··· ENTRIES SUPPLIED ···

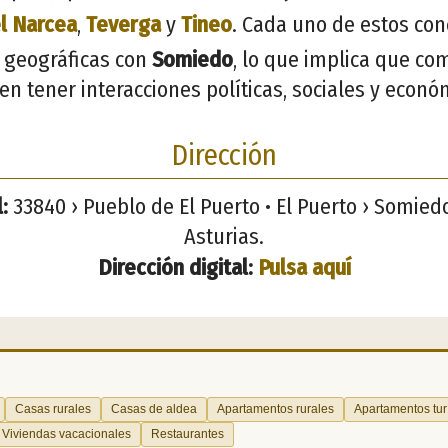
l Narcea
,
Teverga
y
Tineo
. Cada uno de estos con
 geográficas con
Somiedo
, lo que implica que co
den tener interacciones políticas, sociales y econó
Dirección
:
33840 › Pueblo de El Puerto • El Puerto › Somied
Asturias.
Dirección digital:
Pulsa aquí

···
··· ENTRIES SUPPLIED ···

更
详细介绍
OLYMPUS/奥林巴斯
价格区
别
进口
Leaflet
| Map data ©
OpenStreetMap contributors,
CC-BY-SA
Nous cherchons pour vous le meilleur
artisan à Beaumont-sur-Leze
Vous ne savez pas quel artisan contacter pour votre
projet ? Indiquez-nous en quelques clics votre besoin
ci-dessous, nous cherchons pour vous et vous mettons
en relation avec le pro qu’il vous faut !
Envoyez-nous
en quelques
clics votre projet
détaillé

···
··· ENTRIES SUPPLIED ···

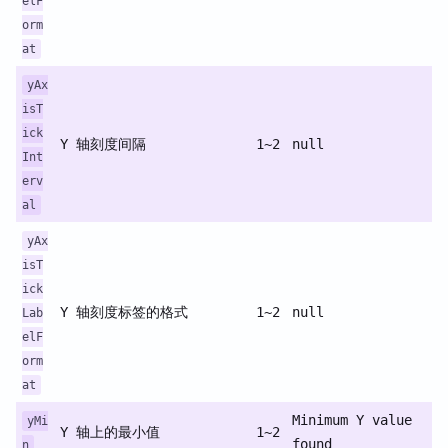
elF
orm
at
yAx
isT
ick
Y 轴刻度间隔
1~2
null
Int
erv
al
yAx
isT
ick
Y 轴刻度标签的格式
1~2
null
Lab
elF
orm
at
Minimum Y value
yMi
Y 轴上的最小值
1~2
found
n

···

JOB ITEM —
Copy out every line from the data above that has "projet" in it.

TASK RESPONSE —
projet ? Indiquez-nous en quelques clics votre besoin
clics votre projet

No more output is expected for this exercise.